Top of INPUT FOR THIS TASK
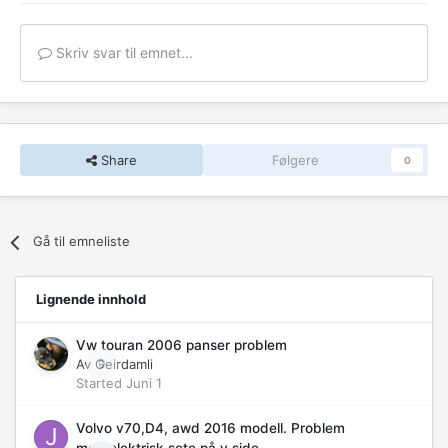
Skriv svar til emnet...
Share
Følgere
0
Gå til emneliste
Lignende innhold
Vw touran 2006 panser problem
Av
Geirdamli
0
Started
Juni 1
Volvo v70,D4, awd 2016 modell. Problem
Bottom of INPUT FOR THIS TASK
TASK BRIEF: Carry over each record above character for character, with the pictures left out.

REPLY:
Skriv svar til emnet...
Share
Følgere
0
Gå til emneliste
Lignende innhold
Vw touran 2006 panser problem
Av
Geirdamli
0
Started
Juni 1
Volvo v70,D4, awd 2016 modell. Problem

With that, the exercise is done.